Qui est son prochain ? Certainement, c’est le Bon Samaritain, celui qui
pratiqua la miséricorde envers lui. Lui seul – le Riche – peut le faire, parce qu’il
est son Prochain, parce qu’il est de la même nature que le Pauvre.
Quand le Riche délivre le Pauvre tombé aux mains du brigand – depuis
la Transgression Adamique - , l’Homme est refait à la ressemblance et image
de Dieu.
Le Riche lui annonce la Bonne Nouvelle, Evangelion en grec, c’est
pourquoi il est dit : « La Bonne Nouvelle est annoncée aux pauvres » (Matthieu
XI, 5).
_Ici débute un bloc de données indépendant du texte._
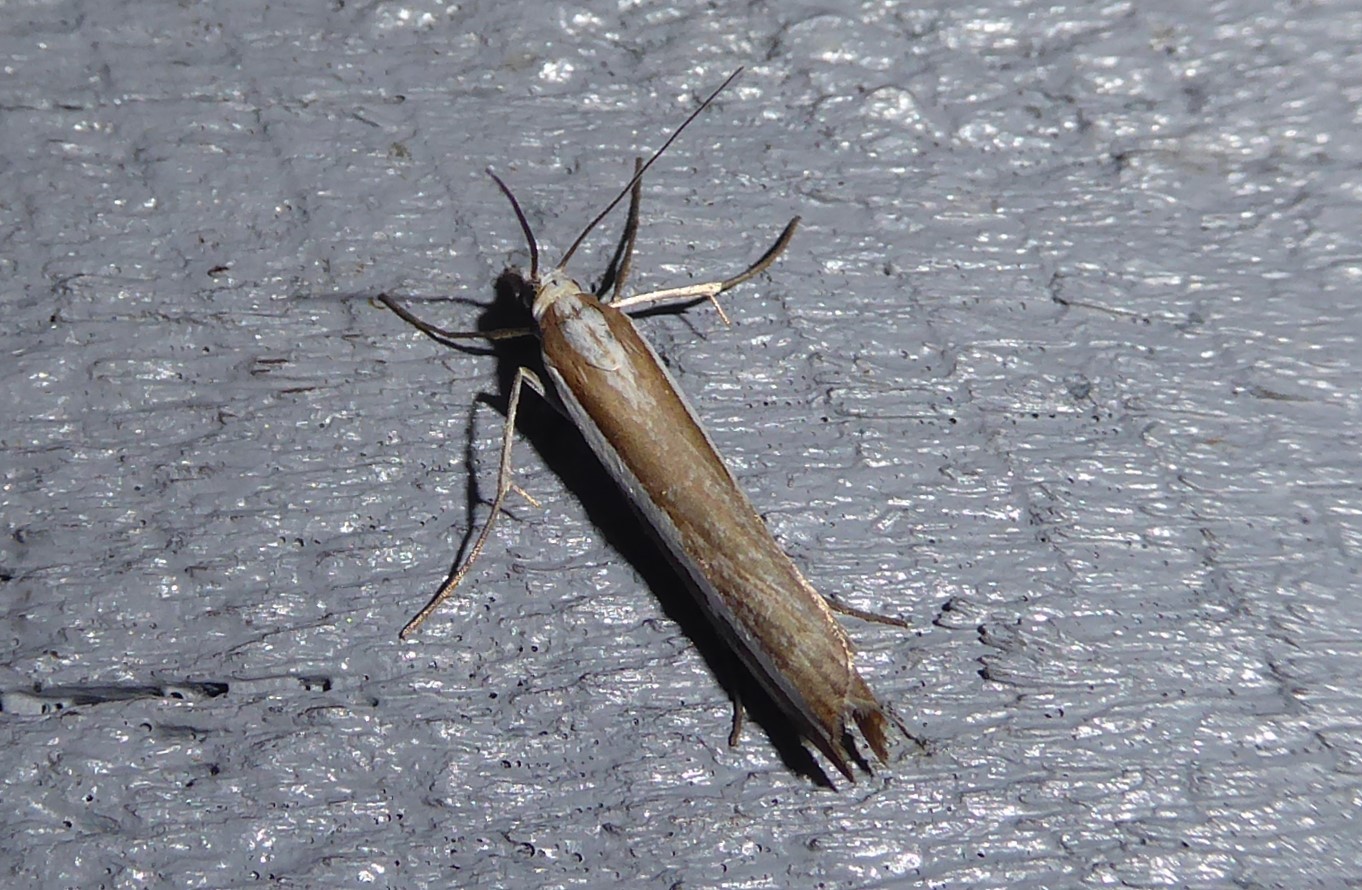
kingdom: Animalia
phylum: Arthropoda
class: Insecta
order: Lepidoptera
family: Crambidae
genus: Orocrambus
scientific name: Orocrambus vittellus
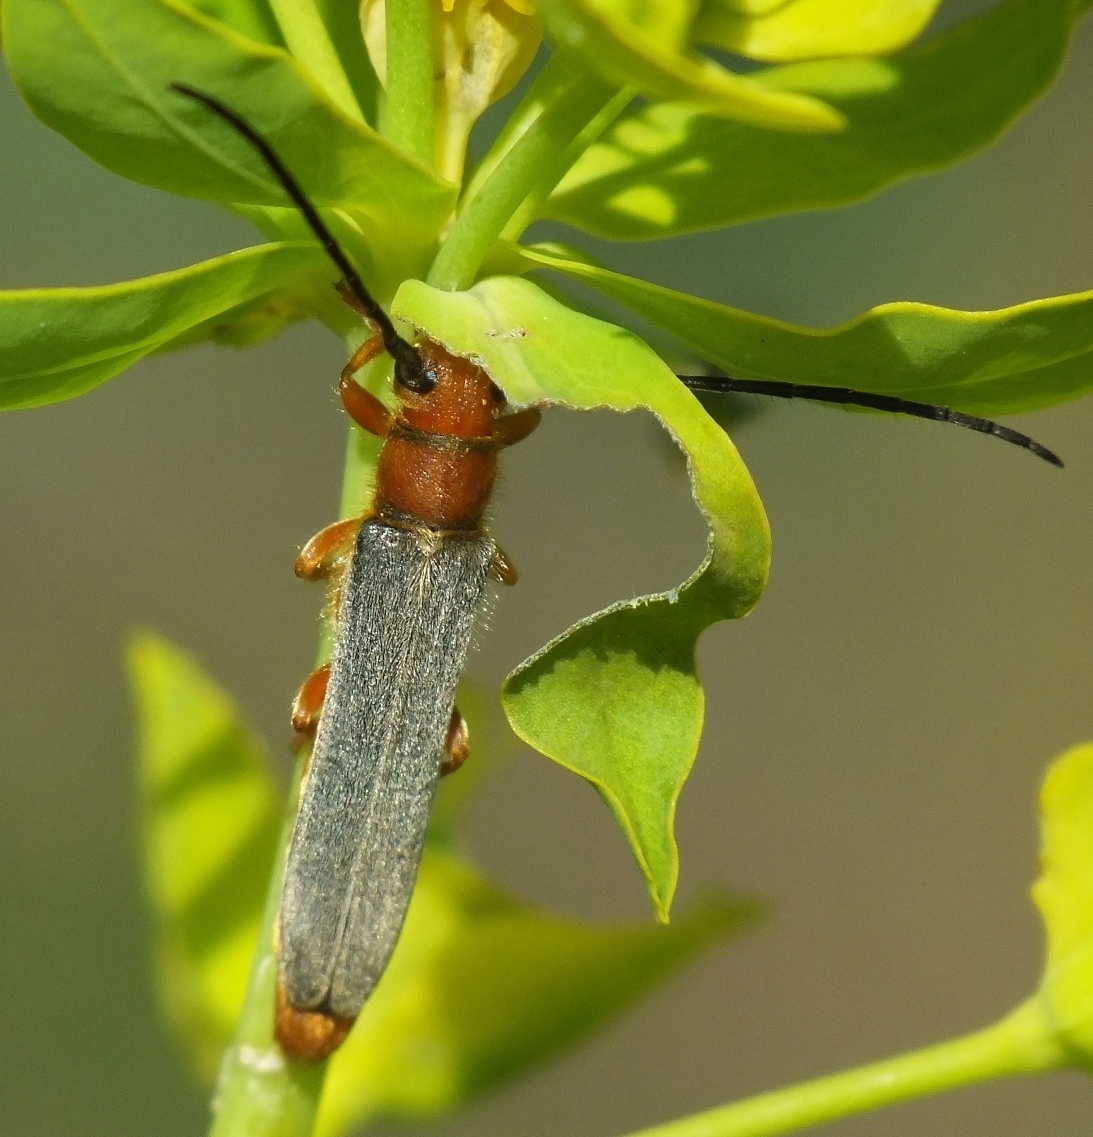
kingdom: Animalia
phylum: Arthropoda
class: Insecta
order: Coleoptera
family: Cerambycidae
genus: Oberea
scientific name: Oberea erythrocephala
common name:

Est-ce par hasard, si le mystère de l’Incarnation commence
précisément par une « Annonciation » ? N’est-ce pas Gabriel (l’homme de
Dieu), Le Riche, qui visita Marie ?
Il ne faut pourtant pas oublier que, de même qu’il l’a recommandé à
l’hôtelier, le Bon Samaritain nous dit aussi : « Prends soin de ‘cet homme’ (le
pauvre), et ce que tu pourrais dépenser en plus, c’est moi qui te le
rembourserai à mon retour » (Luc X, 35).